As King Anders took dinner, the dying screams of men suddenly filled his castle.

They came in through the uppermost tower and whirled down the stairwell. The wind carried the sound down to the Great Hall, then swirled up again through the chimney.

To an ear that was not attuned, it sounded like a simple
moaning wind. But Anders had been listening for that sound all afternoon.

For a moment, the fire flared.

Ander's wife felt the draft and said, “Oh my.”

Anders had hoped to hear a woman's dying cry. But only five voices mingled in that scream, and all were male.

Anders raised his head and held a goblet of wine up to his latest guests: a Duke Stote from Lonnock, and Prince Grunensen from Eyremoth.

The prince was talking. He was a big strapping lad with soft dark hair and the mannerisms of a girl. “I can't abide travel by ship,” he was saying. “The last time I rode one, the galley was full of rats. They spread diseases, you know. That's why I travel by land. At least in the inns, the ferrin keep their number down.”

“I thought it was too cold in Eyremoth for either rats or ferrin,” Duke Stote jested.

“Milord,” Ander's wife hissed into his ear, dismayed at the turn in conversation at the dinner table.

He smiled. The conversation would surely turn to grimmer matters than rats. “A toast,” King Anders said, “to friends from far lands.”

The guests smiled coldly, drank. It was a quiet dinner, filled with clumsy conversation and long silences. Anders excused himself between courses and climbed his tower.

There he stood looking far to the south. Iome was so far away. He could do little from here.

His attack had been clumsy, inelegant. His master was not pleased. Perhaps …

For a long while he thought about rats. Huge rats, black as coal, burrowing beneath houses. Fat rats on the wharf, feeding on fish heads. Sleek rats in the woods climbing the trees. Rats that carried pestilence and disease.

A notion took him. There were few men so susceptible to his spells that they would fight in his behalf. He had used up three already. But wars did not always need to be fought with men and arms.

Still, to send rats? To call down a plague upon a whole
nation—the old, the infirm, women, and children?
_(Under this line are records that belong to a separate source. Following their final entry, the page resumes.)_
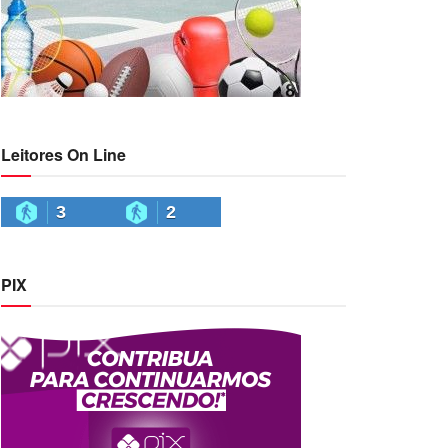
Leitores On Line
3
2
PIX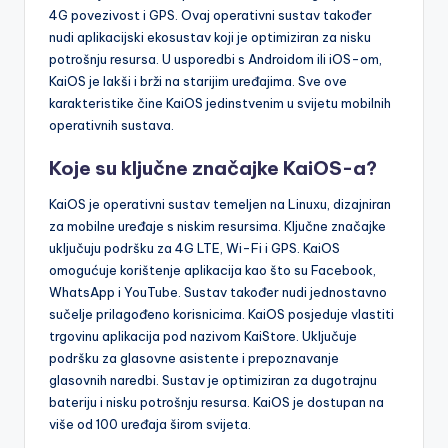
4G povezivost i GPS. Ovaj operativni sustav također
nudi aplikacijski ekosustav koji je optimiziran za nisku
potrošnju resursa. U usporedbi s Androidom ili iOS-om,
KaiOS je lakši i brži na starijim uređajima. Sve ove
karakteristike čine KaiOS jedinstvenim u svijetu mobilnih
operativnih sustava.
Koje su ključne značajke KaiOS-a?
KaiOS je operativni sustav temeljen na Linuxu, dizajniran
za mobilne uređaje s niskim resursima. Ključne značajke
uključuju podršku za 4G LTE, Wi-Fi i GPS. KaiOS
omogućuje korištenje aplikacija kao što su Facebook,
WhatsApp i YouTube. Sustav također nudi jednostavno
sučelje prilagođeno korisnicima. KaiOS posjeduje vlastiti
trgovinu aplikacija pod nazivom KaiStore. Uključuje
podršku za glasovne asistente i prepoznavanje
glasovnih naredbi. Sustav je optimiziran za dugotrajnu
bateriju i nisku potrošnju resursa. KaiOS je dostupan na
više od 100 uređaja širom svijeta.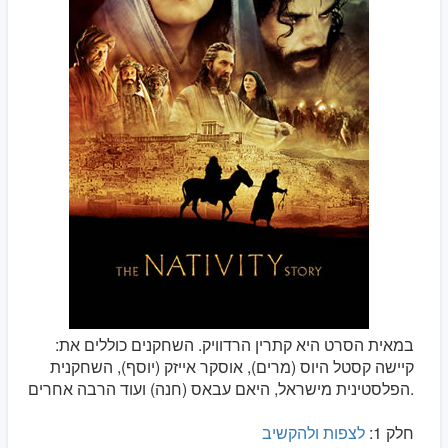
במאית הסרט היא קתרין הרדוויק. השחקנים כוללים את:
קיישה קסטל היוס (מרים), אוסקר אייזק (יוסף), השחקנית
הפלסטינית מישראל, היאם עבאס (חנה) ועוד הרבה אחרים.
חלק 1:
לצפות ולהקשיב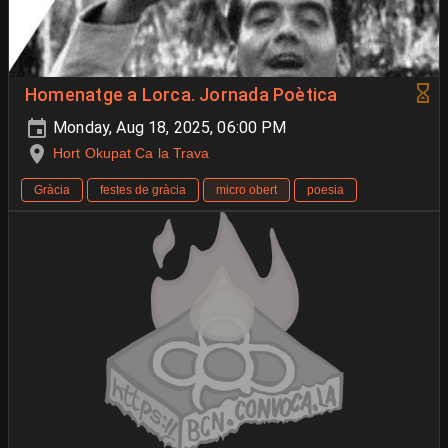
Homenatge a Lorca. Jornada Poètica
Monday, Aug 18, 2025, 06:00 PM
Hort Okupat Ca la Trava
Gràcia
festes de gràcia
micro obert
poesia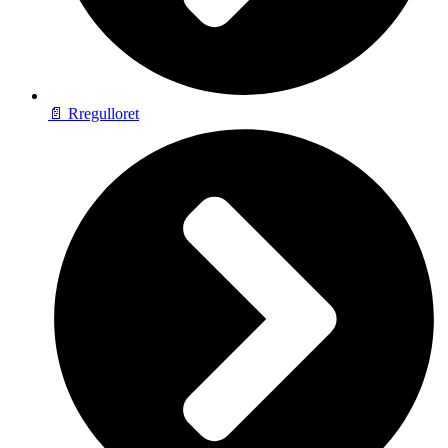
📄 Rregulloret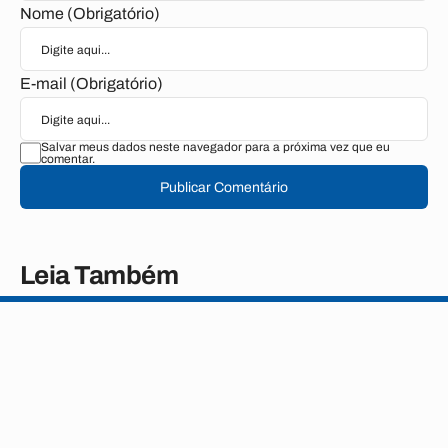
Nome (Obrigatório)
E-mail (Obrigatório)
Salvar meus dados neste navegador para a próxima vez que eu
comentar.
Publicar Comentário
Leia Também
In some bright corner of his mind, the man that Anders had once been cried out, The notion is monstrous!

Anders thought himself to be a hard man. He was a king after all. He'd ordered the execution of a highwayman when he was twelve. He'd fought men in battle.

He'd thought little of sending men to kill Iome.
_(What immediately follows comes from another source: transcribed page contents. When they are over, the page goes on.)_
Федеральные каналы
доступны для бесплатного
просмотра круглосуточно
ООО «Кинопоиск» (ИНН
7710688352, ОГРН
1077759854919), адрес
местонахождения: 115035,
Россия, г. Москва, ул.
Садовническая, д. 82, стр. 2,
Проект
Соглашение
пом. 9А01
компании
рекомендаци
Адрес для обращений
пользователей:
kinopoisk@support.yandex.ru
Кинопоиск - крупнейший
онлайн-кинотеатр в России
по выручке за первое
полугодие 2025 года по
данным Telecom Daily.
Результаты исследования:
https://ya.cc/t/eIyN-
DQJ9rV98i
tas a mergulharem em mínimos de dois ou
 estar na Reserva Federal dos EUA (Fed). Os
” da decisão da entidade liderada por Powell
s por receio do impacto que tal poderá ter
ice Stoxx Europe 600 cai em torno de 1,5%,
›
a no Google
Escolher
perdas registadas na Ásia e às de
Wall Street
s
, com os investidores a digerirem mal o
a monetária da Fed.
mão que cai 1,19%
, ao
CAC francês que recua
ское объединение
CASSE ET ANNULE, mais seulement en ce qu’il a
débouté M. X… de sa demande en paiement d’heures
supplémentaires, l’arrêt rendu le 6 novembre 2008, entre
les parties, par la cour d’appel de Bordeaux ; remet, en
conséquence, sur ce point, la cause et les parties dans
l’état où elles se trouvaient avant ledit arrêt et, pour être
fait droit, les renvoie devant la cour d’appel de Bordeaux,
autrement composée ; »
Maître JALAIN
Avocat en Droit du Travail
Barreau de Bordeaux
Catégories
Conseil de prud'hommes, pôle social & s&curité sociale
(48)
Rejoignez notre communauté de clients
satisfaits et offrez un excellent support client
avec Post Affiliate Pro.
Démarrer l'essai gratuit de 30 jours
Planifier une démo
But he'd never brought death upon innocents in such a wholesale fashion.

A cold wind tugged at the hair around his ear and whispered, It would please me.

“No!” he said aloud, shaking his head vehemently.

A cold gust slapped his back. The iciness took his breath. His head seemed to reel, and for a moment he felt dazed, as if he were drunk and spinning. He suddenly trembled in fear, realizing that the rough paving stones stretched wide below, so close, so very close. He clung to the merlons as the wind rushed at his back. It would take so little to push him over.